[ページ本文]
+ + + + + + +

沖縄県那覇市管理の松山公園にある儒教施設の久米至聖廟(くめしせいびょう)(孔子廟)に市が土地を無償提供しているのは憲法の定める政教分離に違反するかが問われた住民訴訟の上告審判決で、最高裁大法廷(裁判長・大谷直人長官)は24日、無償提供は違憲と認定した。土地使用料は減額できるとした二審判決を一部破棄し、市に全額請求するよう求めた。住民側の完全勝訴となり、政教分離に違反した市の説明責任が問われる。

那覇市の松山公園内にある孔子廟(久米至聖廟)=24日午後、同市久米

判決骨子

那覇市の松山公園内にある孔子廟(久米至聖廟)=24日午後、同市久米 判決骨子

 政教分離を巡る最高裁の違憲判断は、愛媛県が神社に玉串料を支払った1997年の「愛媛玉串料訴訟」、北海道砂川市が神社に市有地を無償提供した2010年の「空知太(そらちぶと)神社訴訟」に続き3例目。住民側は久米至聖廟の撤去や土地の明け渡しなどを求める別訴訟も那覇地裁に起こしており、今後の審理に影響を与える可能性もある。

 判決では、同施設の観光資源としての意義や歴史的価値をもって無償提供する合理性はないと指摘。「市が特定の宗教に対して特別の便益を提供し、援助していると評価されてもやむを得ない」と判断した。年約570万円の使用料相当額を免除された久米崇聖会の利益は「相当に大きい」とした。

 裁判官15人のうち14人の多数意見。1人は同施設について「宗教性がないか希薄化している」とし、違憲判断は「政教分離規定を曖昧な形で過度に拡張するもの」と反対意見を述べた。

 判決を受け、原告で「住みよい那覇市をつくる会」の金城テル代表(92)は那覇市内で会見し「市は判決を受け止め、政教分離の問題を解決してほしい」と要望。那覇市の城間幹子市長は「判決内容を精査し、改善点を検討したい」と述べるにとどめた。

 一審那覇地裁は18年4月、政教分離に反して違憲と認定、市は全額徴収する義務があるとしたが、二審福岡高裁那覇支部は使用料は市の裁量で減額できると変更していた。

[ことば]孔子廟(こうしびょう) 中国・春秋時代の思想家で、儒教の祖となった孔子を祭る建物。孔子の死後、山東省・曲阜にあった旧居を廟に改築したのが始まりで、中国各地やアジアに広がった。曲阜の孔子廟は、孔子の墓所などと共に世界文化遺産に登録されている。日本では古代から教育機関に設けられ、江戸時代に儒教から発展した「朱子学」が幕府公認の官学になってからは、各地の藩校にも数多く建設された。

+ + + + + + +

[確認用データ]
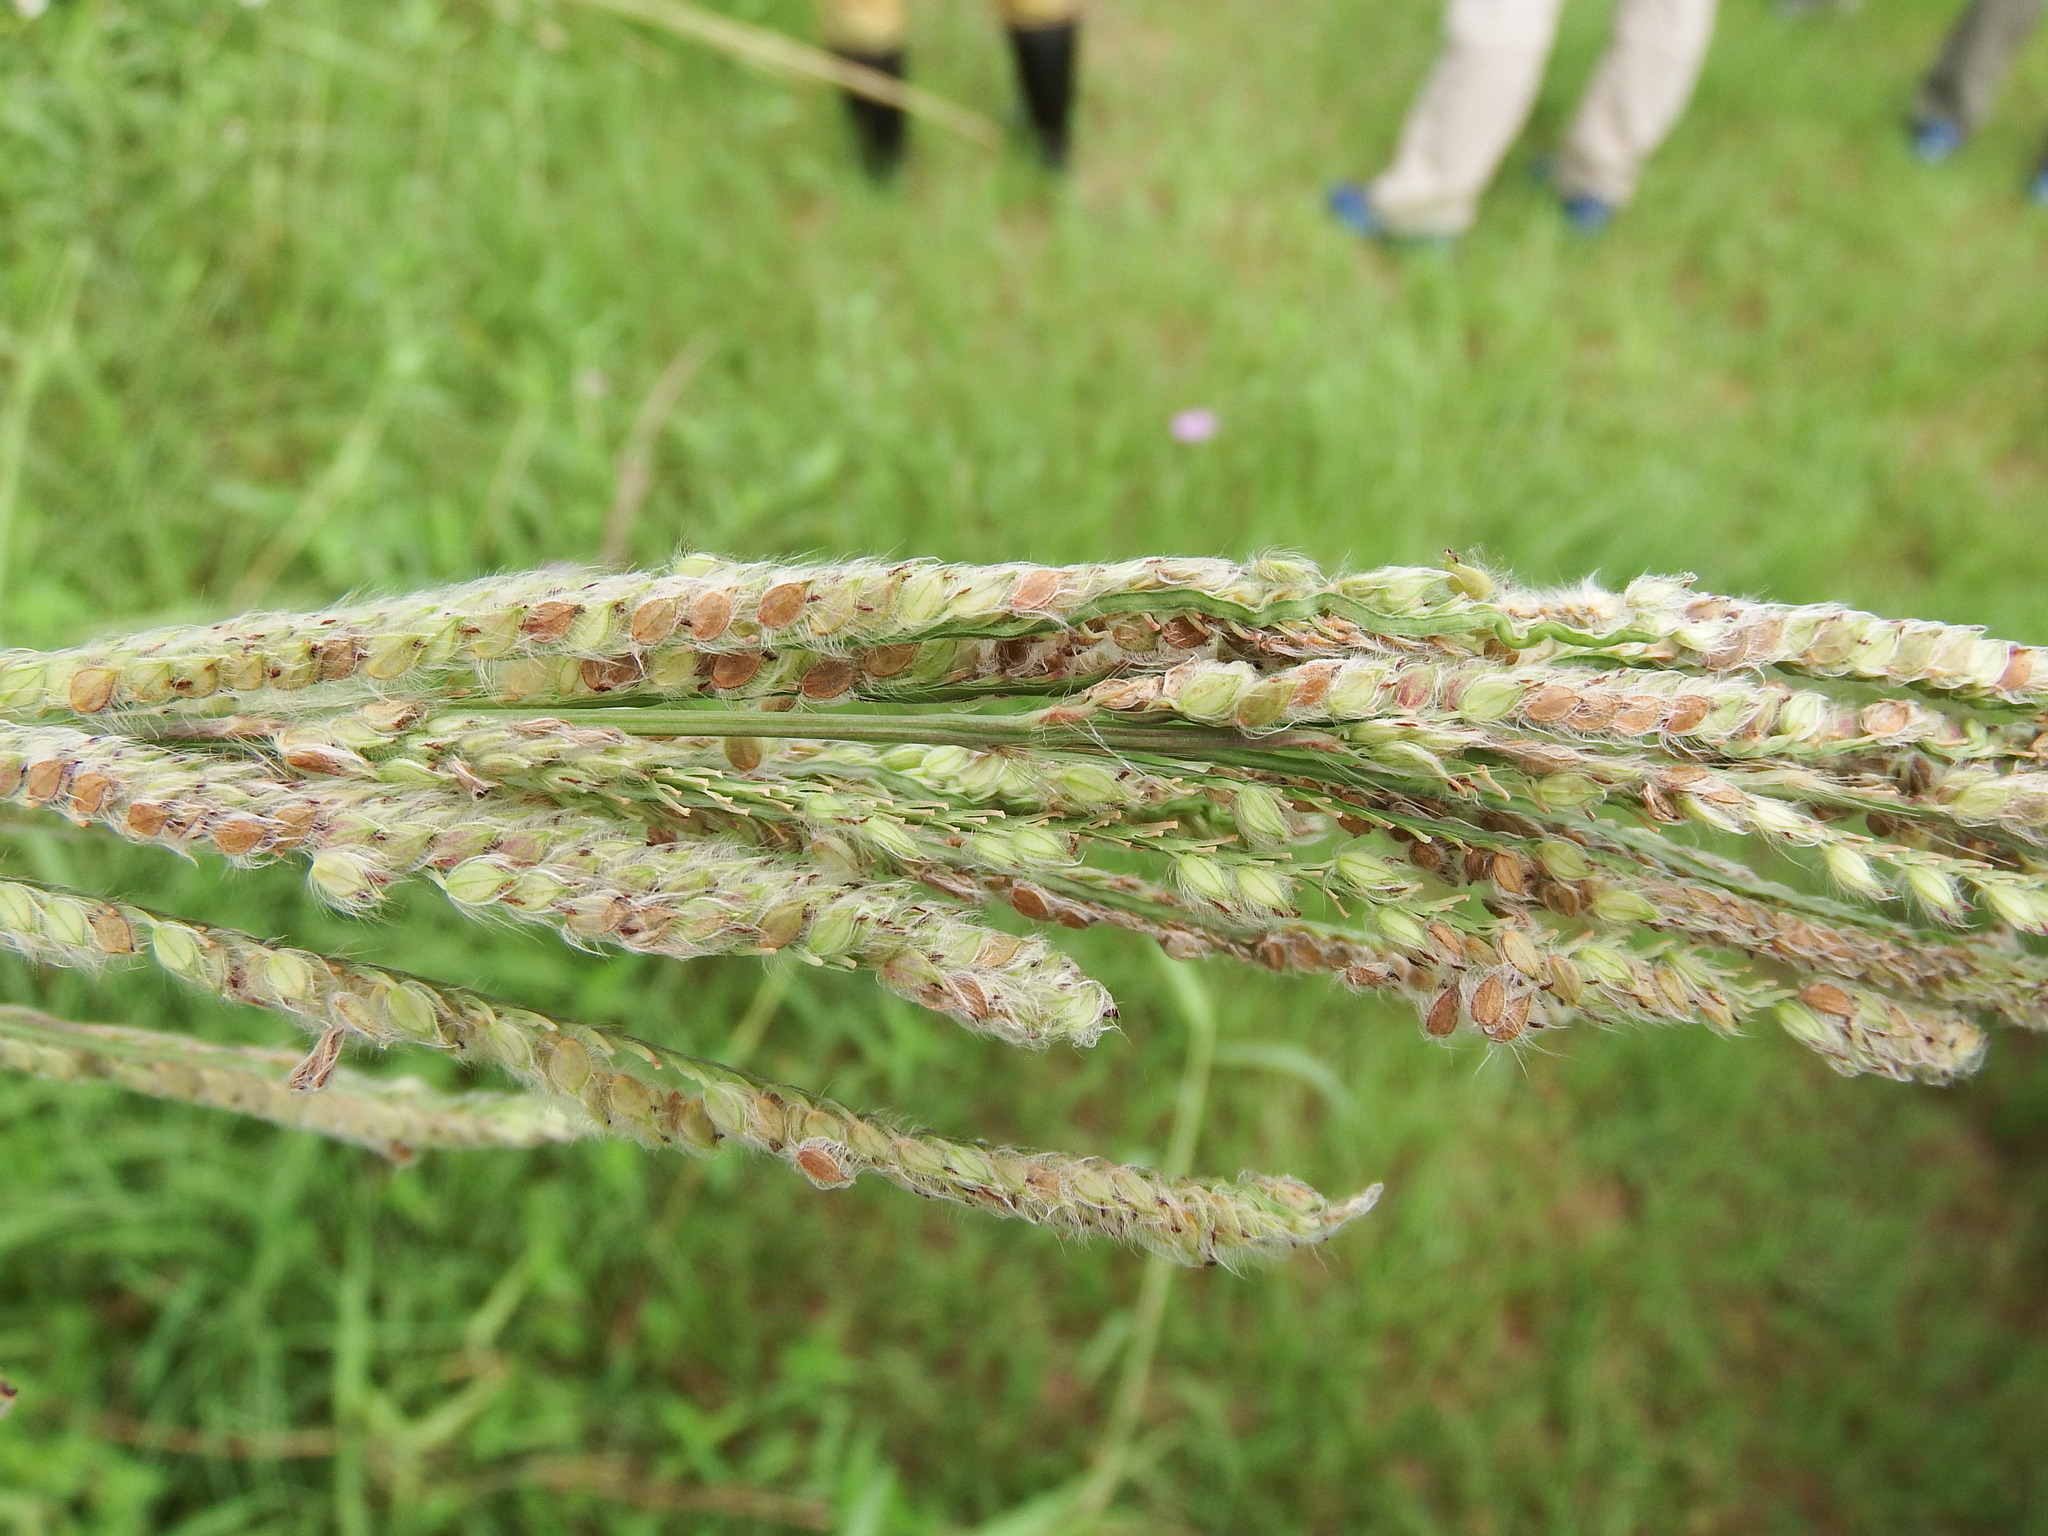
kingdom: Plantae
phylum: Tracheophyta
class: Liliopsida
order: Poales
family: Poaceae
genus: Paspalum
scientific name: Paspalum urvillei
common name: Vasey's grass
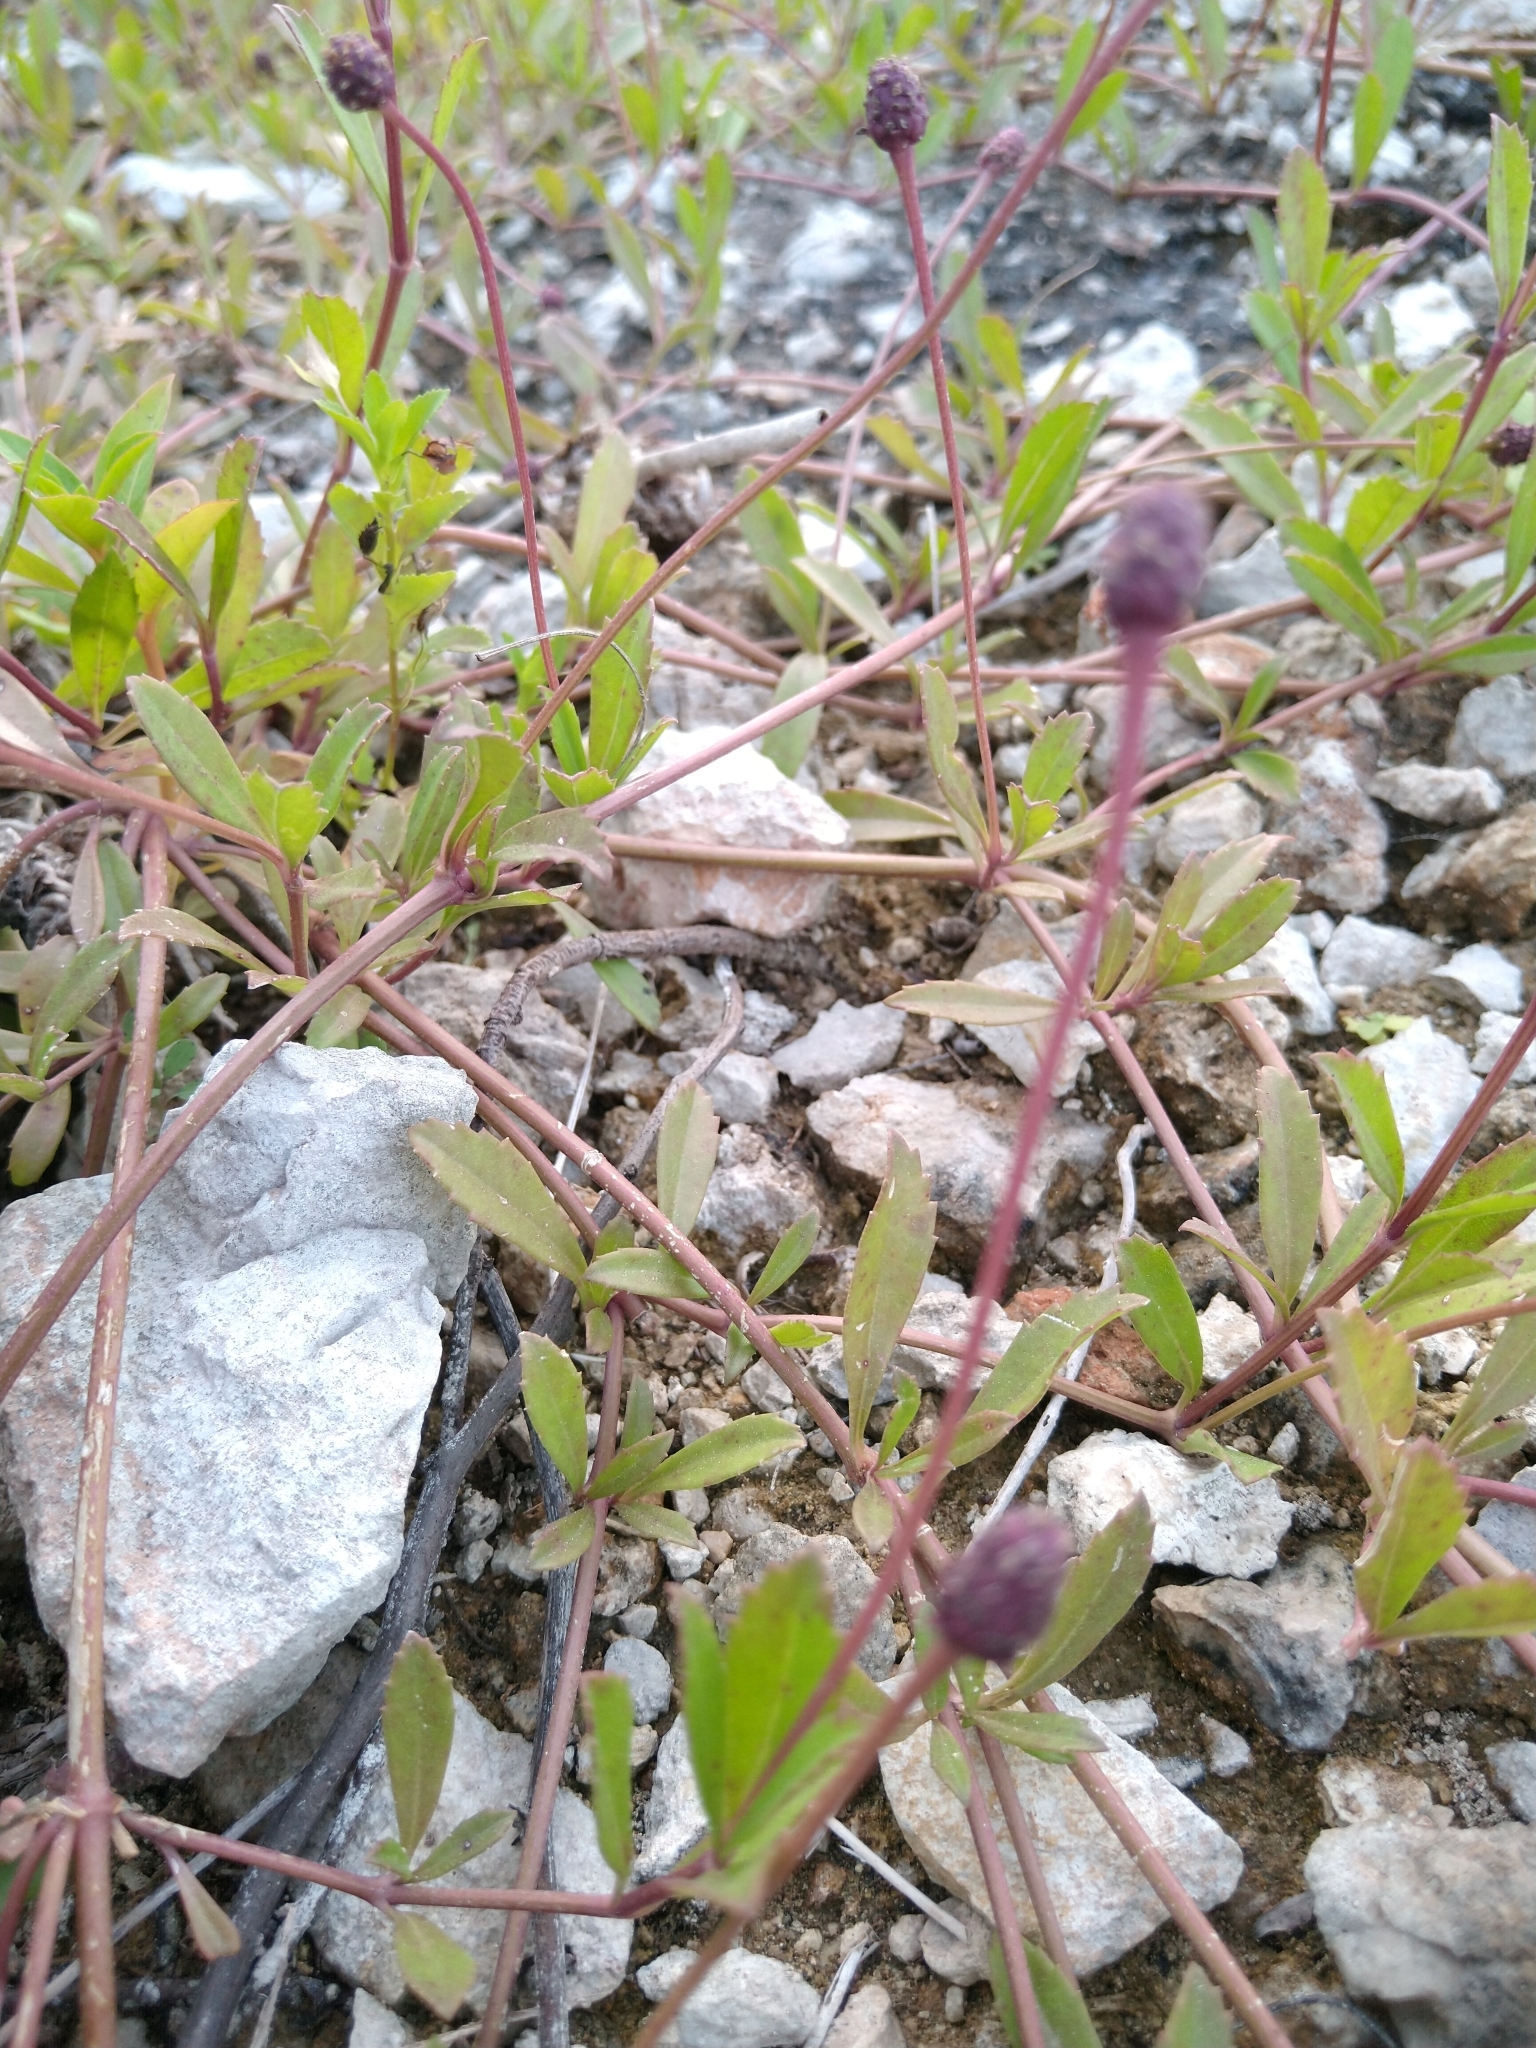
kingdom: Plantae
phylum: Tracheophyta
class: Magnoliopsida
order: Lamiales
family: Verbenaceae
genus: Phyla
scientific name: Phyla nodiflora
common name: Frogfruit
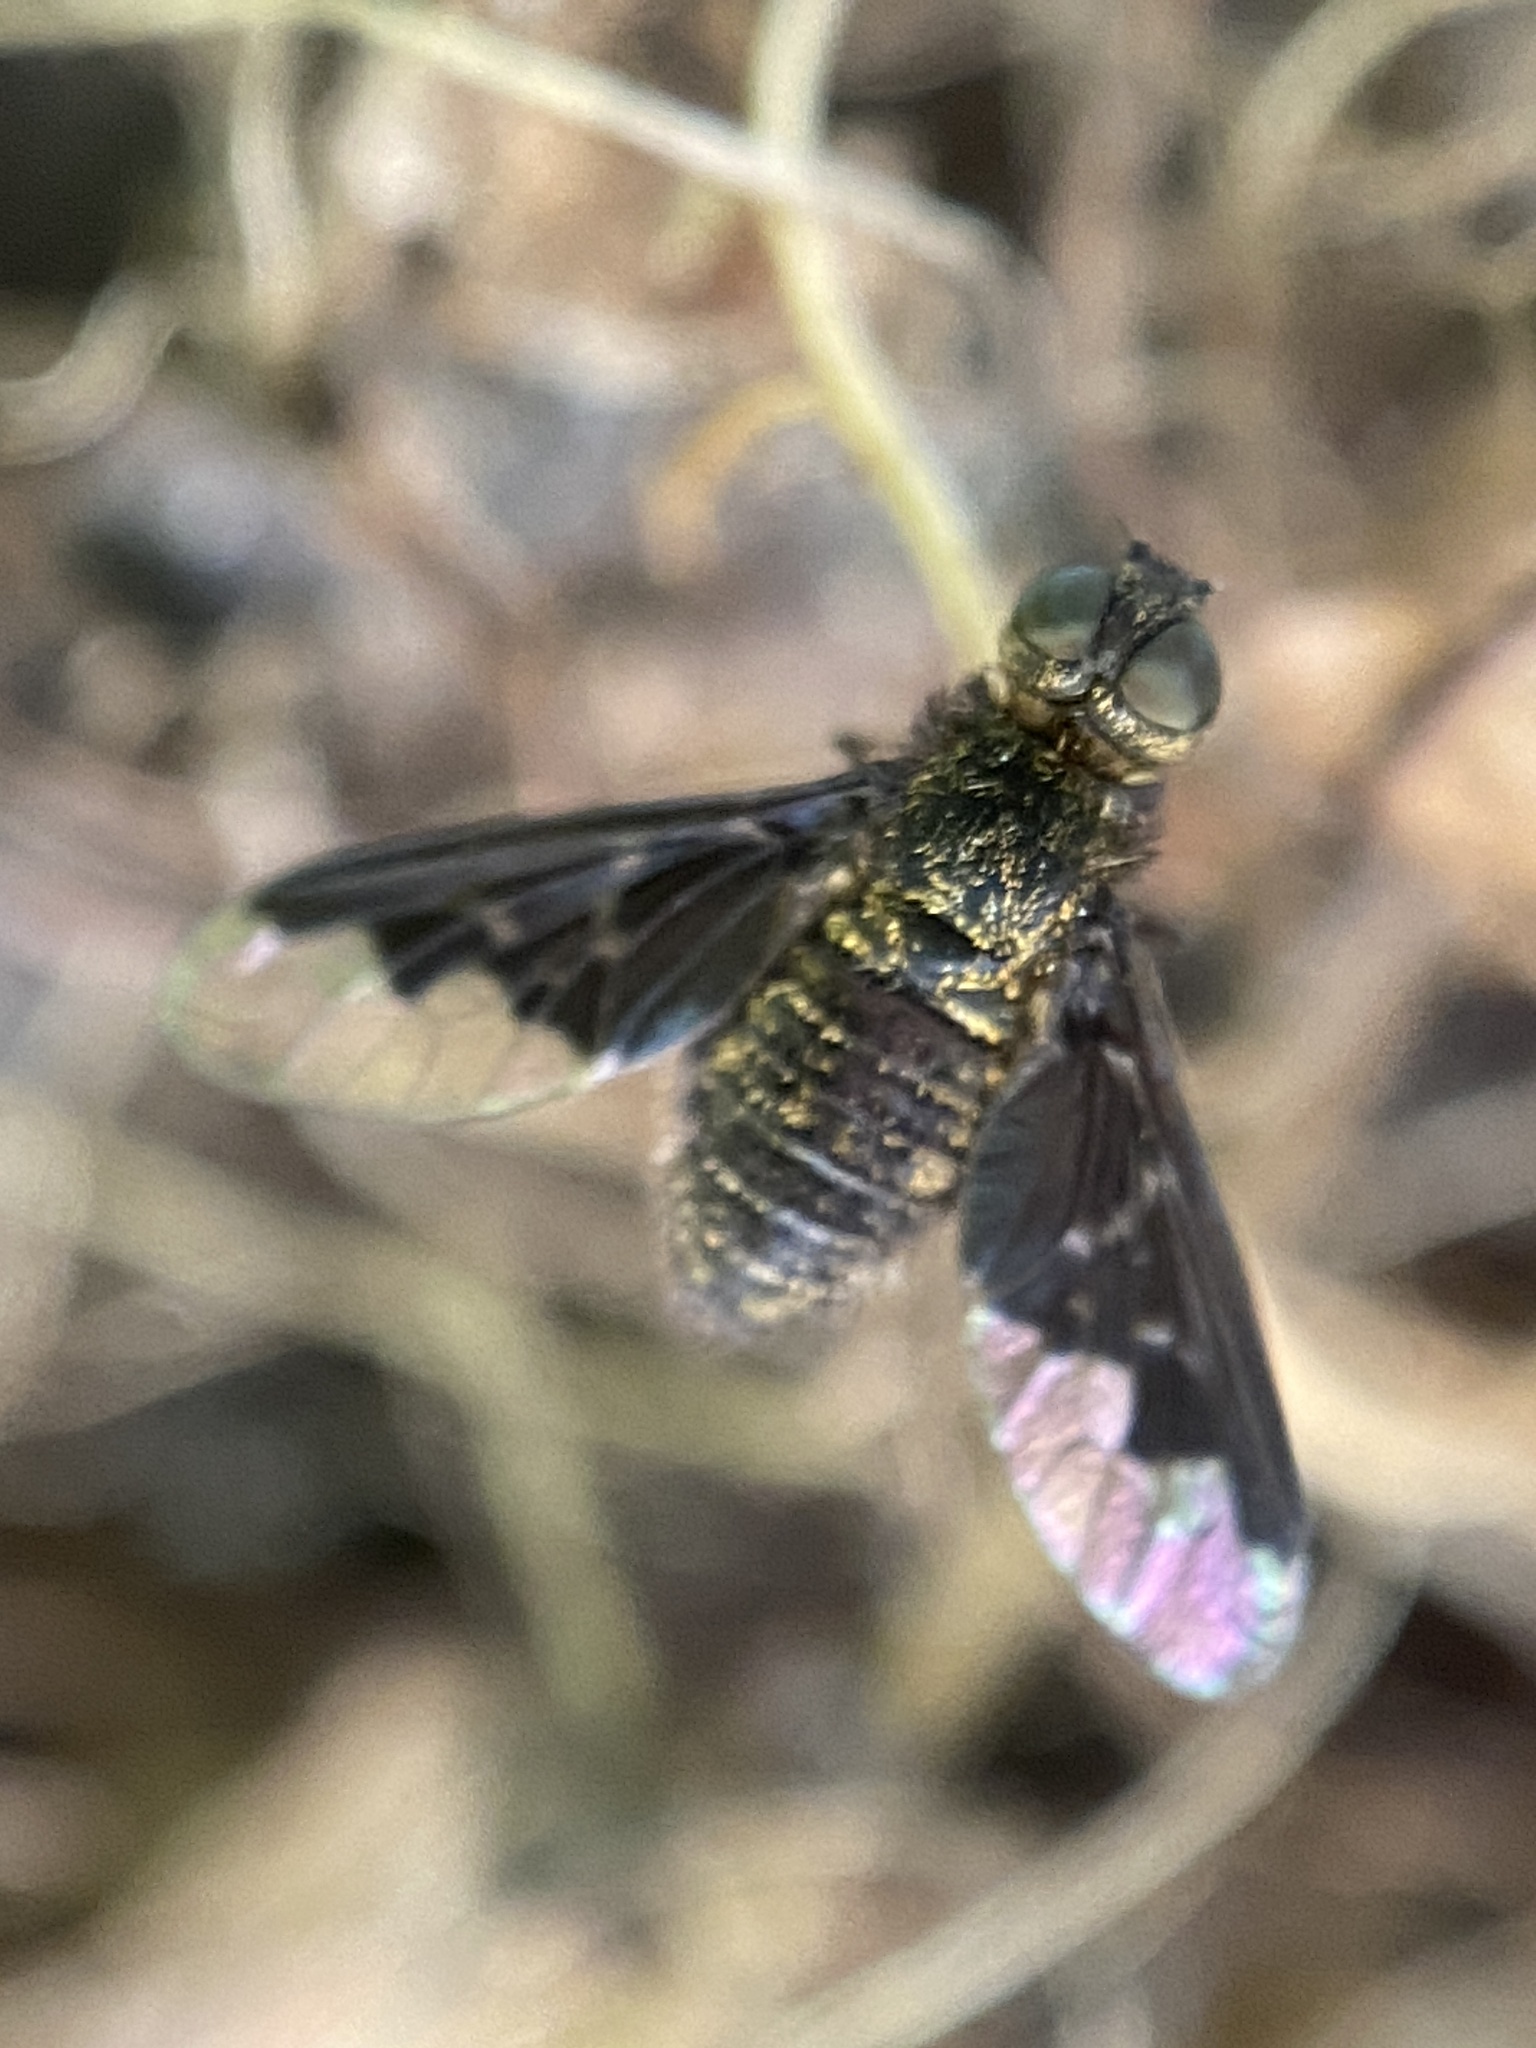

+ + + + + + +

[作業依頼] ページ本文によると、久米崇聖会が免除された使用料相当額は年にいくらですか。

[出力結果] 年約570万円です。